Omics Integrator is a package designed to integrate proteomic data, gene expression data and/or epigenetic data using a protein-protein interaction network. It identifies high-confidence, relevant subnetworks from the underlying interactome. It is comprised of two modules, Garnet and Forest. This repository holds the code for Forest in version 2 of Omics Integrator.
Forest first maps your high-throughput data onto the network. Proteins in the network are 'nodes' connected by edges representing physical interactions of two protein nodes. You should assign protein nodes prizes from your high-throughput data, i.e. the prize could be the log fold change of that protein in your system. The edges are assigned costs, often proportional to the confidence in that interaction.
Forest then adds a 'dummy node' to the network with edges to all of the nodes you've assigned prizes, called terminals. There are several parameters you can change in Forest.
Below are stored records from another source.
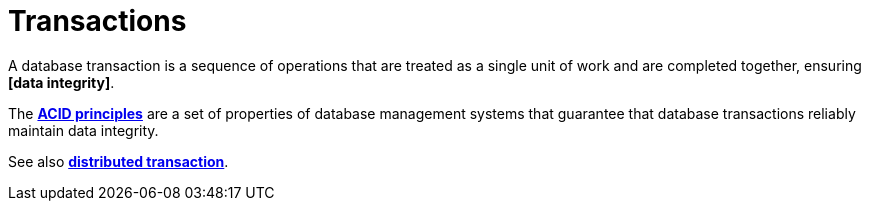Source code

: = Transactions

// TODO: https://newsletter.systemdesignclassroom.com/p/transaction-isolation-and-read-and-write-anomalies

A database transaction is a sequence of operations that are treated as a single unit of work and are completed together, ensuring *[data integrity]*.

The *link:./acid-principles.adoc[ACID principles]* are a set of properties of database management systems that guarantee that database transactions reliably maintain data integrity.

See also *link:./distributed-transaction.adoc[distributed transaction]*.
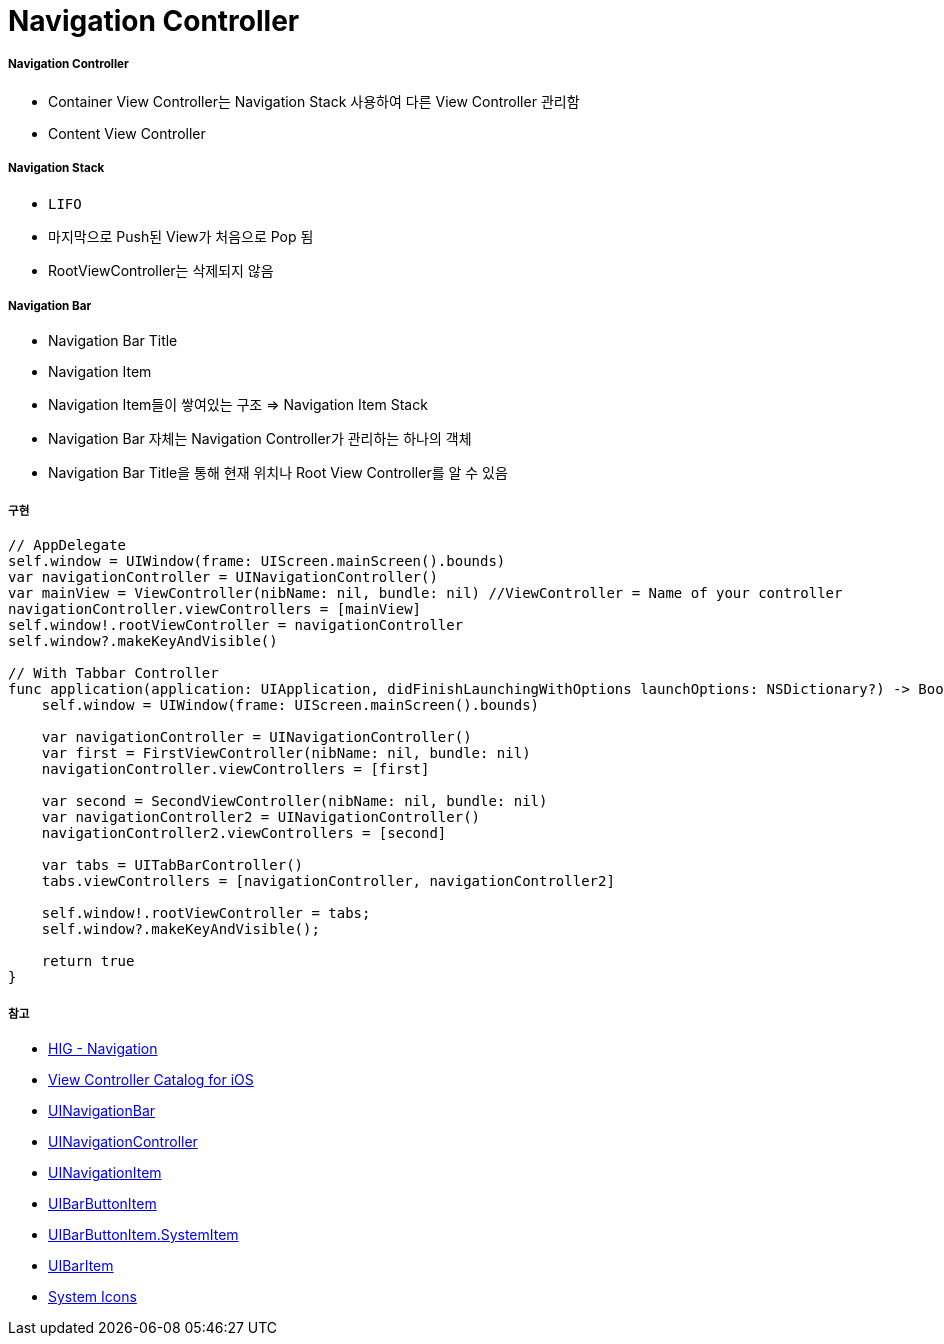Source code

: = Navigation Controller

===== Navigation Controller
* Container View Controller는 Navigation Stack 사용하여 다른 View Controller 관리함
* Content View Controller

===== Navigation Stack
* `LIFO`
* 마지막으로 Push된 View가 처음으로 Pop 됨
* RootViewController는 삭제되지 않음

===== Navigation Bar
* Navigation Bar Title
* Navigation Item
* Navigation Item들이 쌓여있는 구조 => Navigation Item Stack 
* Navigation Bar 자체는 Navigation Controller가 관리하는 하나의 객체
* Navigation Bar Title을 통해 현재 위치나 Root View Controller를 알 수 있음

===== 구현

[source, swift]
----
// AppDelegate
self.window = UIWindow(frame: UIScreen.mainScreen().bounds)
var navigationController = UINavigationController()
var mainView = ViewController(nibName: nil, bundle: nil) //ViewController = Name of your controller
navigationController.viewControllers = [mainView]
self.window!.rootViewController = navigationController
self.window?.makeKeyAndVisible()

// With Tabbar Controller
func application(application: UIApplication, didFinishLaunchingWithOptions launchOptions: NSDictionary?) -> Bool {
    self.window = UIWindow(frame: UIScreen.mainScreen().bounds)
    
    var navigationController = UINavigationController()
    var first = FirstViewController(nibName: nil, bundle: nil)
    navigationController.viewControllers = [first]
    
    var second = SecondViewController(nibName: nil, bundle: nil)
    var navigationController2 = UINavigationController()
    navigationController2.viewControllers = [second]
    
    var tabs = UITabBarController()
    tabs.viewControllers = [navigationController, navigationController2]
    
    self.window!.rootViewController = tabs;
    self.window?.makeKeyAndVisible();
    
    return true
}
----

===== 참고
* https://developer.apple.com/design/human-interface-guidelines/ios/app-architecture/navigation/[HIG - Navigation]
* https://developer.apple.com/library/archive/documentation/WindowsViews/Conceptual/ViewControllerCatalog/Chapters/NavigationControllers.html[View Controller Catalog for iOS]
* https://developer.apple.com/documentation/uikit/uinavigationbar[UINavigationBar]
* https://developer.apple.com/documentation/uikit/uinavigationcontroller[UINavigationController]
* https://developer.apple.com/documentation/uikit/uinavigationitem[UINavigationItem]
* https://developer.apple.com/documentation/uikit/uibarbuttonitem[UIBarButtonItem]
* https://developer.apple.com/documentation/uikit/uibarbuttonitem/systemitem[UIBarButtonItem.SystemItem]
* https://developer.apple.com/documentation/uikit/uibaritem[UIBarItem]
* https://developer.apple.com/design/human-interface-guidelines/ios/icons-and-images/system-icons/[System Icons]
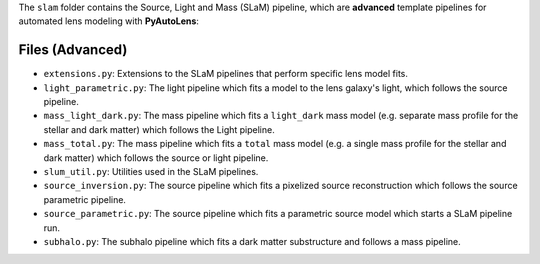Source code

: The ``slam`` folder contains the Source, Light and Mass (SLaM) pipeline, which are **advanced** template pipelines for
automated lens modeling with **PyAutoLens**:

Files (Advanced)
----------------

- ``extensions.py``: Extensions to the SLaM pipelines that perform specific lens model fits.
- ``light_parametric.py``: The light pipeline which fits a model to the lens galaxy's light, which follows the source pipeline.
- ``mass_light_dark.py``: The mass pipeline which fits a ``light_dark`` mass model (e.g. separate mass profile for the stellar and dark matter) which follows the Light pipeline.
- ``mass_total.py``: The mass pipeline which fits a ``total`` mass model (e.g. a single mass profile for the stellar and dark matter) which follows the source or light pipeline.
- ``slum_util.py``: Utilities used in the SLaM pipelines.
- ``source_inversion.py``: The source pipeline which fits a pixelized source reconstruction which follows the source parametric pipeline.
- ``source_parametric.py``: The source pipeline which fits a parametric source model which starts a SLaM pipeline run.
- ``subhalo.py``: The subhalo pipeline which fits a dark matter substructure and follows a mass pipeline.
Omega, the cost of the edges between the root dummy node and the terminals, determines the number of pathways in the final solution. Beta, the relative weighting between node prizes and edge costs, determines the size of the final solution. And alpha adds a penalty to edges based on the degrees of the two nodes that the edge connects. This keeps the network from being biased towards "hub nodes", often highly studied and promiscuous proteins that may not be specific to your system.
Finally, Forest uses the Prize-Collecting Steiner Forest algorithm to whittle the large interactome down to relevant sub-networks, or pathways. These pathways are likely places to look for important cellular functions altered in your system. They will include some, but not all, of your terminals. They may also include "Steiner nodes", nodes that you did not assign a prize to, but that the algorithm is predicting are important to the pathways altered in your system.
With the output of these sub-networks, Omics Integrator allows researchers to go from huge, often contradictory lists of genes, proteins, and metabolites from multiple -omics data sources to a few important cellular pathways to focus on in follow-up studies of their system.